#### Problem description
Look below for the line containing "(at 3.25 -2.75)" and the line containing "(at 3.25 0.25)"; repeat exactly those two lines and all lines between them, and nothing else.

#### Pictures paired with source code
* * * * *
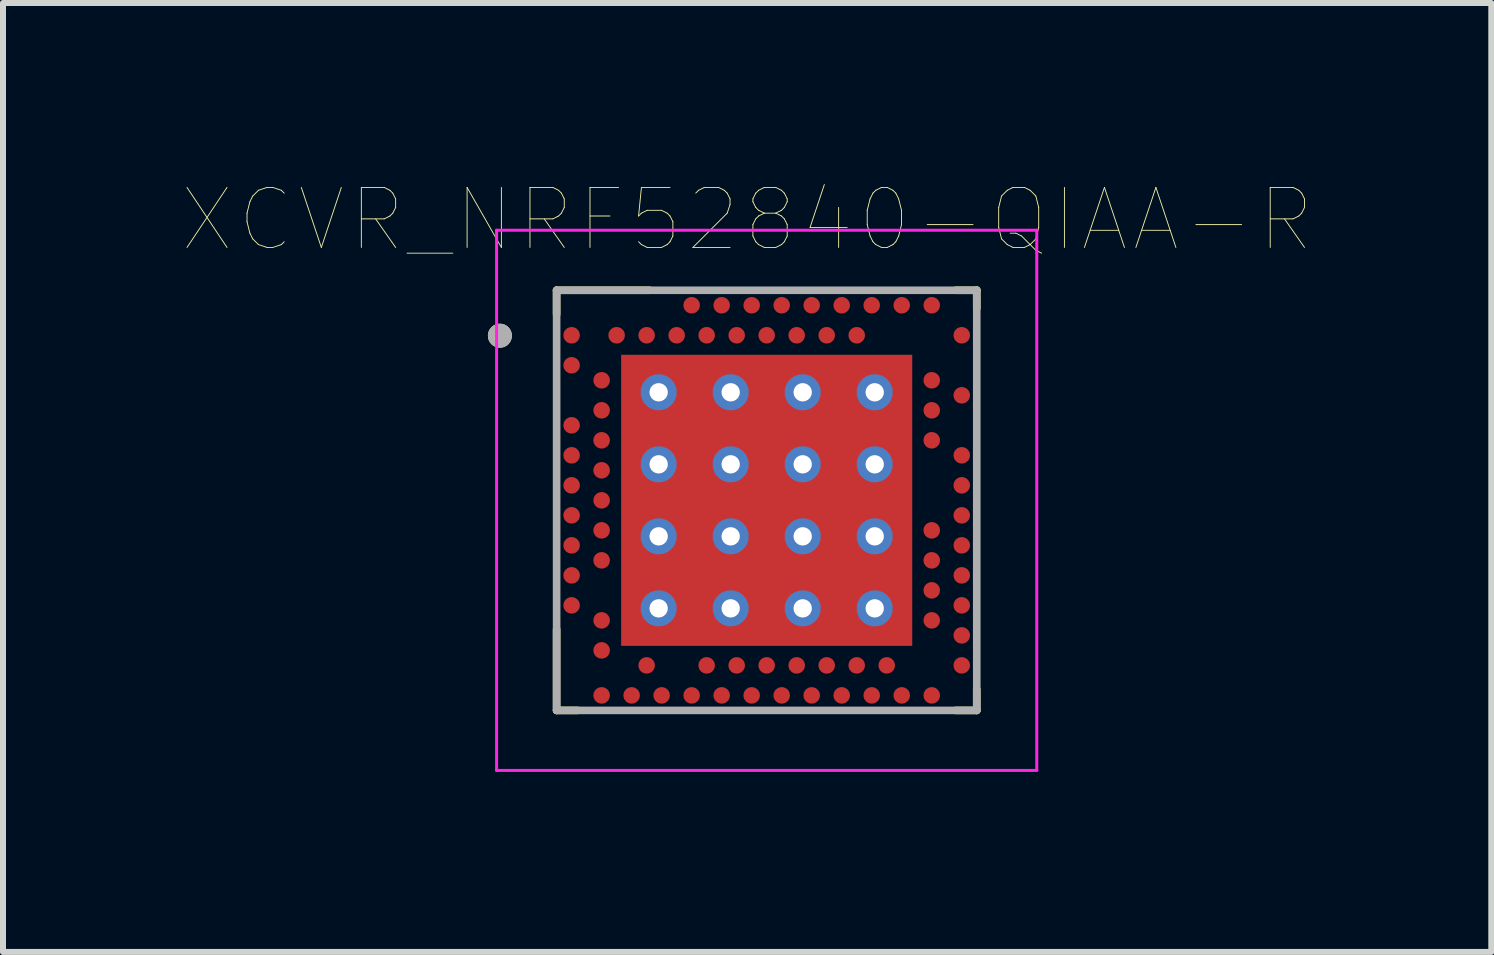
<source format=kicad_pcb>
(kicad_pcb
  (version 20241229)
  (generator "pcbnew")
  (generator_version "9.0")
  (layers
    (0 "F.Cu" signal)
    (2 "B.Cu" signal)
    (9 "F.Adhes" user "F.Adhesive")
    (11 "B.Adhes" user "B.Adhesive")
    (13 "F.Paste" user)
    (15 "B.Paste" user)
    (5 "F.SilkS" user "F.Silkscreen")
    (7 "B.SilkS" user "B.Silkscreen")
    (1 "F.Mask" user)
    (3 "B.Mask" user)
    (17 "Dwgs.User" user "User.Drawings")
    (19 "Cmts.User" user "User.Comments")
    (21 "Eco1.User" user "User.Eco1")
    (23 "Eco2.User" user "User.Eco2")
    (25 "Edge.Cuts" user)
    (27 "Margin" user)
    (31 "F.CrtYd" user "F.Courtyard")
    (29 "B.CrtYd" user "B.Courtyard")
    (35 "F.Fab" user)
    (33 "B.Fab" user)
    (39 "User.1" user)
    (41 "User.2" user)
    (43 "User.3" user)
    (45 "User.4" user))
  (footprint "XCVR_NRF52840-QIAA-R"
    (layer "F.Cu")
    (at 9.724 5.286)
    (property "Reference" "XCVR_NRF52840-QIAA-R" (at -0.325 -4.675 0) (layer "F.SilkS") (effects (font (size 1 1) (thickness 0.015))))
    (attr through_hole)
    (fp_line (start -3.5 -3.5) (end -1.95 -3.5) (stroke (width 0.127) (type solid)) (layer "F.SilkS"))
    (fp_line (start -3.5 -3.1) (end -3.5 -3.5) (stroke (width 0.127) (type solid)) (layer "F.SilkS"))
    (fp_line (start -3.5 3.5) (end -3.5 2.15) (stroke (width 0.127) (type solid)) (layer "F.SilkS"))
    (fp_line (start -3.15 3.5) (end -3.5 3.5) (stroke (width 0.127) (type solid)) (layer "F.SilkS"))
    (fp_line (start 3.15 -3.5) (end 3.5 -3.5) (stroke (width 0.127) (type solid)) (layer "F.SilkS"))
    (fp_line (start 3.5 -3.5) (end 3.5 -3.2) (stroke (width 0.127) (type solid)) (layer "F.SilkS"))
    (fp_line (start 3.5 3.15) (end 3.5 3.5) (stroke (width 0.127) (type solid)) (layer "F.SilkS"))
    (fp_line (start 3.5 3.5) (end 3.15 3.5) (stroke (width 0.127) (type solid)) (layer "F.SilkS"))
    (fp_circle (center -4.445 -2.743) (end -4.345 -2.743) (stroke (width 0.2) (type solid)) (fill no) (layer "F.SilkS"))
    (fp_poly (pts (xy -2.075 -2.075) (xy -0.355 -2.075) (xy -0.355 -0.355) (xy -2.075 -0.355)) (stroke (width 0.01) (type solid)) (fill yes) (layer "F.Paste"))
    (fp_poly (pts (xy -2.075 0.355) (xy -0.355 0.355) (xy -0.355 2.075) (xy -2.075 2.075)) (stroke (width 0.01) (type solid)) (fill yes) (layer "F.Paste"))
    (fp_poly (pts (xy 0.355 -2.075) (xy 2.075 -2.075) (xy 2.075 -0.355) (xy 0.355 -0.355)) (stroke (width 0.01) (type solid)) (fill yes) (layer "F.Paste"))
    (fp_poly (pts (xy 0.355 0.355) (xy 2.075 0.355) (xy 2.075 2.075) (xy 0.355 2.075)) (stroke (width 0.01) (type solid)) (fill yes) (layer "F.Paste"))
    (fp_line (start -4.5 -4.5) (end -4.5 4.5) (stroke (width 0.05) (type solid)) (layer "F.CrtYd"))
    (fp_line (start -4.5 4.5) (end 4.5 4.5) (stroke (width 0.05) (type solid)) (layer "F.CrtYd"))
    (fp_line (start 4.5 -4.5) (end -4.5 -4.5) (stroke (width 0.05) (type solid)) (layer "F.CrtYd"))
    (fp_line (start 4.5 4.5) (end 4.5 -4.5) (stroke (width 0.05) (type solid)) (layer "F.CrtYd"))
    (fp_line (start -3.5 -3.5) (end 3.5 -3.5) (stroke (width 0.127) (type solid)) (layer "F.Fab"))
    (fp_line (start -3.5 3.5) (end -3.5 -3.5) (stroke (width 0.127) (type solid)) (layer "F.Fab"))
    (fp_line (start 3.5 -3.5) (end 3.5 3.5) (stroke (width 0.127) (type solid)) (layer "F.Fab"))
    (fp_line (start 3.5 3.5) (end -3.5 3.5) (stroke (width 0.127) (type solid)) (layer "F.Fab"))
    (fp_circle (center -4.445 -2.743) (end -4.345 -2.743) (stroke (width 0.2) (type solid)) (fill no) (layer "F.Fab"))
    (pad "74" smd rect (at 0 0) (size 4.85 4.85) (layers "F.Cu" "F.Mask"))
    (pad "74_1" thru_hole circle (at -1.8 -1.8) (size 0.6 0.6) (drill 0.305) (layers "*.Cu" "*.Mask"))
    (pad "74_2" thru_hole circle (at -0.6 -1.8) (size 0.6 0.6) (drill 0.305) (layers "*.Cu" "*.Mask"))
    (pad "74_3" thru_hole circle (at 0.6 -1.8) (size 0.6 0.6) (drill 0.305) (layers "*.Cu" "*.Mask"))
    (pad "74_4" thru_hole circle (at 1.8 -1.8) (size 0.6 0.6) (drill 0.305) (layers "*.Cu" "*.Mask"))
    (pad "74_5" thru_hole circle (at -1.8 -0.6) (size 0.6 0.6) (drill 0.305) (layers "*.Cu" "*.Mask"))
    (pad "74_6" thru_hole circle (at -0.6 -0.6) (size 0.6 0.6) (drill 0.305) (layers "*.Cu" "*.Mask"))
    (pad "74_7" thru_hole circle (at 0.6 -0.6) (size 0.6 0.6) (drill 0.305) (layers "*.Cu" "*.Mask"))
    (pad "74_8" thru_hole circle (at 1.8 -0.6) (size 0.6 0.6) (drill 0.305) (layers "*.Cu" "*.Mask"))
    (pad "74_9" thru_hole circle (at -1.8 0.6) (size 0.6 0.6) (drill 0.305) (layers "*.Cu" "*.Mask"))
    (pad "74_10" thru_hole circle (at -0.6 0.6) (size 0.6 0.6) (drill 0.305) (layers "*.Cu" "*.Mask"))
    (pad "74_11" thru_hole circle (at 0.6 0.6) (size 0.6 0.6) (drill 0.305) (layers "*.Cu" "*.Mask"))
    (pad "74_12" thru_hole circle (at 1.8 0.6) (size 0.6 0.6) (drill 0.305) (layers "*.Cu" "*.Mask"))
    (pad "74_13" thru_hole circle (at -1.8 1.8) (size 0.6 0.6) (drill 0.305) (layers "*.Cu" "*.Mask"))
    (pad "74_14" thru_hole circle (at -0.6 1.8) (size 0.6 0.6) (drill 0.305) (layers "*.Cu" "*.Mask"))
    (pad "74_15" thru_hole circle (at 0.6 1.8) (size 0.6 0.6) (drill 0.305) (layers "*.Cu" "*.Mask"))
    (pad "74_16" thru_hole circle (at 1.8 1.8) (size 0.6 0.6) (drill 0.305) (layers "*.Cu" "*.Mask"))
    (pad "A8" smd circle (at -1.25 -3.25) (size 0.275 0.275) (layers "F.Cu" "F.Mask" "F.Paste"))
    (pad "A10" smd circle (at -0.75 -3.25) (size 0.275 0.275) (layers "F.Cu" "F.Mask" "F.Paste"))
    (pad "A12" smd circle (at -0.25 -3.25) (size 0.275 0.275) (layers "F.Cu" "F.Mask" "F.Paste"))
    (pad "A14" smd circle (at 0.25 -3.25) (size 0.275 0.275) (layers "F.Cu" "F.Mask" "F.Paste"))
    (pad "A16" smd circle (at 0.75 -3.25) (size 0.275 0.275) (layers "F.Cu" "F.Mask" "F.Paste"))
    (pad "A18" smd circle (at 1.25 -3.25) (size 0.275 0.275) (layers "F.Cu" "F.Mask" "F.Paste"))
    (pad "A20" smd circle (at 1.75 -3.25) (size 0.275 0.275) (layers "F.Cu" "F.Mask" "F.Paste"))
    (pad "A22" smd circle (at 2.25 -3.25) (size 0.275 0.275) (layers "F.Cu" "F.Mask" "F.Paste"))
    (pad "A23" smd circle (at 2.75 -3.25) (size 0.275 0.275) (layers "F.Cu" "F.Mask" "F.Paste"))
    (pad "AA24" smd circle (at 3.25 2.25) (size 0.275 0.275) (layers "F.Cu" "F.Mask" "F.Paste"))
    (pad "AB2" smd circle (at -2.75 2.5) (size 0.275 0.275) (layers "F.Cu" "F.Mask" "F.Paste"))
    (pad "AC5" smd circle (at -2 2.75) (size 0.275 0.275) (layers "F.Cu" "F.Mask" "F.Paste"))
    (pad "AC9" smd circle (at -1 2.75) (size 0.275 0.275) (layers "F.Cu" "F.Mask" "F.Paste"))
    (pad "AC11" smd circle (at -0.5 2.75) (size 0.275 0.275) (layers "F.Cu" "F.Mask" "F.Paste"))
    (pad "AC13" smd circle (at 0 2.75) (size 0.275 0.275) (layers "F.Cu" "F.Mask" "F.Paste"))
    (pad "AC15" smd circle (at 0.5 2.75) (size 0.275 0.275) (layers "F.Cu" "F.Mask" "F.Paste"))
    (pad "AC17" smd circle (at 1 2.75) (size 0.275 0.275) (layers "F.Cu" "F.Mask" "F.Paste"))
    (pad "AC19" smd circle (at 1.5 2.75) (size 0.275 0.275) (layers "F.Cu" "F.Mask" "F.Paste"))
    (pad "AC21" smd circle (at 2 2.75) (size 0.275 0.275) (layers "F.Cu" "F.Mask" "F.Paste"))
    (pad "AC24" smd circle (at 3.25 2.75) (size 0.275 0.275) (layers "F.Cu" "F.Mask" "F.Paste"))
    (pad "AD2" smd circle (at -2.75 3.25) (size 0.275 0.275) (layers "F.Cu" "F.Mask" "F.Paste"))
    (pad "AD4" smd circle (at -2.25 3.25) (size 0.275 0.275) (layers "F.Cu" "F.Mask" "F.Paste"))
    (pad "AD6" smd circle (at -1.75 3.25) (size 0.275 0.275) (layers "F.Cu" "F.Mask" "F.Paste"))
    (pad "AD8" smd circle (at -1.25 3.25) (size 0.275 0.275) (layers "F.Cu" "F.Mask" "F.Paste"))
    (pad "AD10" smd circle (at -0.75 3.25) (size 0.275 0.275) (layers "F.Cu" "F.Mask" "F.Paste"))
    (pad "AD12" smd circle (at -0.25 3.25) (size 0.275 0.275) (layers "F.Cu" "F.Mask" "F.Paste"))
    (pad "AD14" smd circle (at 0.25 3.25) (size 0.275 0.275) (layers "F.Cu" "F.Mask" "F.Paste"))
    (pad "AD16" smd circle (at 0.75 3.25) (size 0.275 0.275) (layers "F.Cu" "F.Mask" "F.Paste"))
    (pad "AD18" smd circle (at 1.25 3.25) (size 0.275 0.275) (layers "F.Cu" "F.Mask" "F.Paste"))
    (pad "AD20" smd circle (at 1.75 3.25) (size 0.275 0.275) (layers "F.Cu" "F.Mask" "F.Paste"))
    (pad "AD22" smd circle (at 2.25 3.25) (size 0.275 0.275) (layers "F.Cu" "F.Mask" "F.Paste"))
    (pad "AD23" smd circle (at 2.75 3.25) (size 0.275 0.275) (layers "F.Cu" "F.Mask" "F.Paste"))
    (pad "B1" smd circle (at -3.25 -2.75) (size 0.275 0.275) (layers "F.Cu" "F.Mask" "F.Paste"))
    (pad "B3" smd circle (at -2.5 -2.75) (size 0.275 0.275) (layers "F.Cu" "F.Mask" "F.Paste"))
    (pad "B5" smd circle (at -2 -2.75) (size 0.275 0.275) (layers "F.Cu" "F.Mask" "F.Paste"))
    (pad "B7" smd circle (at -1.5 -2.75) (size 0.275 0.275) (layers "F.Cu" "F.Mask" "F.Paste"))
    (pad "B9" smd circle (at -1 -2.75) (size 0.275 0.275) (layers "F.Cu" "F.Mask" "F.Paste"))
    (pad "B11" smd circle (at -0.5 -2.75) (size 0.275 0.275) (layers "F.Cu" "F.Mask" "F.Paste"))
    (pad "B13" smd circle (at 0 -2.75) (size 0.275 0.275) (layers "F.Cu" "F.Mask" "F.Paste"))
    (pad "B15" smd circle (at 0.5 -2.75) (size 0.275 0.275) (layers "F.Cu" "F.Mask" "F.Paste"))
    (pad "B17" smd circle (at 1 -2.75) (size 0.275 0.275) (layers "F.Cu" "F.Mask" "F.Paste"))
    (pad "B19" smd circle (at 1.5 -2.75) (size 0.275 0.275) (layers "F.Cu" "F.Mask" "F.Paste"))
    (pad "B24" smd circle (at 3.25 -2.75) (size 0.275 0.275) (layers "F.Cu" "F.Mask" "F.Paste"))
    (pad "C1" smd circle (at -3.25 -2.25) (size 0.275 0.275) (layers "F.Cu" "F.Mask" "F.Paste"))
    (pad "D2" smd circle (at -2.75 -2) (size 0.275 0.275) (layers "F.Cu" "F.Mask" "F.Paste"))
    (pad "D23" smd circle (at 2.75 -2) (size 0.275 0.275) (layers "F.Cu" "F.Mask" "F.Paste"))
    (pad "E24" smd circle (at 3.25 -1.75) (size 0.275 0.275) (layers "F.Cu" "F.Mask" "F.Paste"))
    (pad "F2" smd circle (at -2.75 -1.5) (size 0.275 0.275) (layers "F.Cu" "F.Mask" "F.Paste"))
    (pad "F23" smd circle (at 2.75 -1.5) (size 0.275 0.275) (layers "F.Cu" "F.Mask" "F.Paste"))
    (pad "G1" smd circle (at -3.25 -1.25) (size 0.275 0.275) (layers "F.Cu" "F.Mask" "F.Paste"))
    (pad "H2" smd circle (at -2.75 -1) (size 0.275 0.275) (layers "F.Cu" "F.Mask" "F.Paste"))
    (pad "H23" smd circle (at 2.75 -1) (size 0.275 0.275) (layers "F.Cu" "F.Mask" "F.Paste"))
    (pad "J1" smd circle (at -3.25 -0.75) (size 0.275 0.275) (layers "F.Cu" "F.Mask" "F.Paste"))
    (pad "J24" smd circle (at 3.25 -0.75) (size 0.275 0.275) (layers "F.Cu" "F.Mask" "F.Paste"))
    (pad "K2" smd circle (at -2.75 -0.5) (size 0.275 0.275) (layers "F.Cu" "F.Mask" "F.Paste"))
    (pad "L1" smd circle (at -3.25 -0.25) (size 0.275 0.275) (layers "F.Cu" "F.Mask" "F.Paste"))
    (pad "L24" smd circle (at 3.25 -0.25) (size 0.275 0.275) (layers "F.Cu" "F.Mask" "F.Paste"))
    (pad "M2" smd circle (at -2.75 0) (size 0.275 0.275) (layers "F.Cu" "F.Mask" "F.Paste"))
    (pad "N1" smd circle (at -3.25 0.25) (size 0.275 0.275) (layers "F.Cu" "F.Mask" "F.Paste"))
    (pad "N24" smd circle (at 3.25 0.25) (size 0.275 0.275) (layers "F.Cu" "F.Mask" "F.Paste"))
    (pad "P2" smd circle (at -2.75 0.5) (size 0.275 0.275) (layers "F.Cu" "F.Mask" "F.Paste"))
    (pad "P23" smd circle (at 2.75 0.5) (size 0.275 0.275) (layers "F.Cu" "F.Mask" "F.Paste"))
    (pad "R1" smd circle (at -3.25 0.75) (size 0.275 0.275) (layers "F.Cu" "F.Mask" "F.Paste"))
    (pad "R24" smd circle (at 3.25 0.75) (size 0.275 0.275) (layers "F.Cu" "F.Mask" "F.Paste"))
    (pad "T2" smd circle (at -2.75 1) (size 0.275 0.275) (layers "F.Cu" "F.Mask" "F.Paste"))
    (pad "T23" smd circle (at 2.75 1) (size 0.275 0.275) (layers "F.Cu" "F.Mask" "F.Paste"))
    (pad "U1" smd circle (at -3.25 1.25) (size 0.275 0.275) (layers "F.Cu" "F.Mask" "F.Paste"))
    (pad "U24" smd circle (at 3.25 1.25) (size 0.275 0.275) (layers "F.Cu" "F.Mask" "F.Paste"))
    (pad "V23" smd circle (at 2.75 1.5) (size 0.275 0.275) (layers "F.Cu" "F.Mask" "F.Paste"))
    (pad "W1" smd circle (at -3.25 1.75) (size 0.275 0.275) (layers "F.Cu" "F.Mask" "F.Paste"))
    (pad "W24" smd circle (at 3.25 1.75) (size 0.275 0.275) (layers "F.Cu" "F.Mask" "F.Paste"))
    (pad "Y2" smd circle (at -2.75 2) (size 0.275 0.275) (layers "F.Cu" "F.Mask" "F.Paste"))
    (pad "Y23" smd circle (at 2.75 2) (size 0.275 0.275) (layers "F.Cu" "F.Mask" "F.Paste")))
  (gr_rect
    (start -3 -3)
    (end 21.797 12.811)
    (stroke (width 0.1) (type default))
    (fill no)
    (layer "Edge.Cuts")))
</source>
* * * * *
#### Output for this task
    (pad "B24" smd circle (at 3.25 -2.75) (size 0.275 0.275) (layers "F.Cu" "F.Mask" "F.Paste"))
    (pad "C1" smd circle (at -3.25 -2.25) (size 0.275 0.275) (layers "F.Cu" "F.Mask" "F.Paste"))
    (pad "D2" smd circle (at -2.75 -2) (size 0.275 0.275) (layers "F.Cu" "F.Mask" "F.Paste"))
    (pad "D23" smd circle (at 2.75 -2) (size 0.275 0.275) (layers "F.Cu" "F.Mask" "F.Paste"))
    (pad "E24" smd circle (at 3.25 -1.75) (size 0.275 0.275) (layers "F.Cu" "F.Mask" "F.Paste"))
    (pad "F2" smd circle (at -2.75 -1.5) (size 0.275 0.275) (layers "F.Cu" "F.Mask" "F.Paste"))
    (pad "F23" smd circle (at 2.75 -1.5) (size 0.275 0.275) (layers "F.Cu" "F.Mask" "F.Paste"))
    (pad "G1" smd circle (at -3.25 -1.25) (size 0.275 0.275) (layers "F.Cu" "F.Mask" "F.Paste"))
    (pad "H2" smd circle (at -2.75 -1) (size 0.275 0.275) (layers "F.Cu" "F.Mask" "F.Paste"))
    (pad "H23" smd circle (at 2.75 -1) (size 0.275 0.275) (layers "F.Cu" "F.Mask" "F.Paste"))
    (pad "J1" smd circle (at -3.25 -0.75) (size 0.275 0.275) (layers "F.Cu" "F.Mask" "F.Paste"))
    (pad "J24" smd circle (at 3.25 -0.75) (size 0.275 0.275) (layers "F.Cu" "F.Mask" "F.Paste"))
    (pad "K2" smd circle (at -2.75 -0.5) (size 0.275 0.275) (layers "F.Cu" "F.Mask" "F.Paste"))
    (pad "L1" smd circle (at -3.25 -0.25) (size 0.275 0.275) (layers "F.Cu" "F.Mask" "F.Paste"))
    (pad "L24" smd circle (at 3.25 -0.25) (size 0.275 0.275) (layers "F.Cu" "F.Mask" "F.Paste"))
    (pad "M2" smd circle (at -2.75 0) (size 0.275 0.275) (layers "F.Cu" "F.Mask" "F.Paste"))
    (pad "N1" smd circle (at -3.25 0.25) (size 0.275 0.275) (layers "F.Cu" "F.Mask" "F.Paste"))
    (pad "N24" smd circle (at 3.25 0.25) (size 0.275 0.275) (layers "F.Cu" "F.Mask" "F.Paste"))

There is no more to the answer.